As vocações nos encontram muito cedo e nem sempre a gente sabe aonde nos levarão. Nos anos 1960, o avô de Isabel, o engenheiro Júlio de Barros Barreto, mantinha em sua casa no Leblon um escritório grande, cheio de máquinas fotográficas e um móvel com gavetões. Dois desses gavetões ficavam abarrotados de fotografias antigas, que o velho Júlio colecionava. Uma das diversões preferidas da pequena Isabel era descer todo o conteúdo do gavetão e ficar horas ali a examinar as fotos. Era um prenúncio do futuro. “Ao nos ensinar um novo código visual, as fotografias alteram e alargam nossas noções do que vale a pena olhar e sobre o que temos o direito de observar”, escreveu Susan Sontag em On Photography – não por acaso, uma das autoras que Isabel Amado mais aprecia.
Aprender também é compartilhar, e Isabel Amado tem feito isso desde sempre. A partir dos anos 1990, a marchand, curadora e expert tem participado de diversos grupos e festivais fotográficos, como as IV e V Semanas Paulistas de Fotografia (1990/1991); o Nafoto – Núcleo dos Amigos da Fotografia (1991/1997) e a Mostra Internacional de Fotografia (1996). Também criou e coordenou o 1º Leilão de Fotografia da Bolsa de Arte (2008) e os leilões do Festival Paraty em Foco de 2007 a 2012.
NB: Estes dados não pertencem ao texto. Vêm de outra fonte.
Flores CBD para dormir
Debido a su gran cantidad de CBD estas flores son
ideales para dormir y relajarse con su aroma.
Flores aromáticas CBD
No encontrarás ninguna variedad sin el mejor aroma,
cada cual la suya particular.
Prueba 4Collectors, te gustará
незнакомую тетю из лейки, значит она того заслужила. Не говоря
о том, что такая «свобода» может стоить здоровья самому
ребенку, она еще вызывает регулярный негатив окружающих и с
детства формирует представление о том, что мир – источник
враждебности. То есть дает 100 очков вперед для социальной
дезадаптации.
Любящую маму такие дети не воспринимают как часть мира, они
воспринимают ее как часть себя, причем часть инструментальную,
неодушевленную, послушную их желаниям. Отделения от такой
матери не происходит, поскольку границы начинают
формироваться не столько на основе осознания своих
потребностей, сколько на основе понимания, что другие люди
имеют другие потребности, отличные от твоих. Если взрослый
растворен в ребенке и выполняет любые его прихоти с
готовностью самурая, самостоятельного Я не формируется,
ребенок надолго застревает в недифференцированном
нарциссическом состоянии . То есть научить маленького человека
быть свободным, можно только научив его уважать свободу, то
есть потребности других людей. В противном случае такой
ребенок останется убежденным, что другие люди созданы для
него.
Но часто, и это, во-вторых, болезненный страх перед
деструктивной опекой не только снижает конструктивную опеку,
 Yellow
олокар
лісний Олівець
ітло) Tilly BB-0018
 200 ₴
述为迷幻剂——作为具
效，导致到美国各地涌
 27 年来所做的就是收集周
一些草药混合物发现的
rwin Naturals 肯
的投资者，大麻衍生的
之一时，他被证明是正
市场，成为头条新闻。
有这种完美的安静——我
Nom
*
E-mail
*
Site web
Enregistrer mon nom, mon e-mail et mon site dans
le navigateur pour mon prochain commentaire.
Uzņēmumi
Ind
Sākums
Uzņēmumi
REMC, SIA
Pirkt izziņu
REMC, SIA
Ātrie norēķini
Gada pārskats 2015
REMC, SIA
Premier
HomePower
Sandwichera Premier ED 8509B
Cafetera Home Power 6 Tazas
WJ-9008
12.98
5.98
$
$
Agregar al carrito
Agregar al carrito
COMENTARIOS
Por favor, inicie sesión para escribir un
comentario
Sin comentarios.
Além de participações no Festival de Fotografia de Tiradentes, em Minas Gerais, em 2014, e do Fórum Latino-Americano de Fotografia, em São Paulo, em 2015, Isabel também tem larga experiência como curadora: Fotografia Moderna 1940 – 1960 na Luciana Brito Galeria, São Paulo, 2019; Poder e Sufocamento, no MIS – Museu da Imagem e do Som, São Paulo, 2017; Kamado, de Julio Bittencourt, Galeria da Gávea, Rio de Janeiro; Paralelas e Diagonais, SP-Arte/Foto/2016; Uma Mulher Moderna, de Gertrudes Altschul, Casa da Imagem de São Paulo, 2015; Paulo, José e Ademar, Três Modernos, SP-Arte/Foto/2013, São Paulo; Marcel Giró Moderno, galeria Bergamin & Gomide, São Paulo, 2013; Ramos, de Julio Bittencourt, Galeria da Gávea, Rio de Janeiro, 2010; O Brasil dos Brasileiros, Santiago, Chile, 1997; Simbólico e o Diabólico, PUC-SP – Pontifícia Universidade Católica de São Paulo, 1996; Na fronteira dos sentidos, coletiva de mulheres fotógrafas no 2º Mês Internacional da Fotografia no Centro Cultural São Paulo, 1996, e En el nombre del padre, da renomada fotógrafa mexicana Graciela Iturbide, Galeria Fotoptica, São Paulo, 1993.
Isabel já tem método e o passa adiante: ministrando cursos como “O fascínio do colecionismo, princípios de conservação e o circuito da arte no universo da fotografia”, ela se dispõe a ajudar os profissionais a conhecer fundamentos básicos para começar ou desenvolver uma coleção de fotografia. É crucial, nesse esforço, encarar questões técnicas como escolha, avaliação de obras, análise da trajetória do artista, cuidados com conservação e expectativas futuras da coleção. Também é possível aprender a identificar suportes e conhecer os princípios de assinatura da obra (certificado de autenticidade, tiragem, identificação de autoria). No espírito do pensamento de Walter Benjamin, é preciso fazer o conhecimento circular, pois o autor que não ensina nada a alguém não ensina nada ao futuro.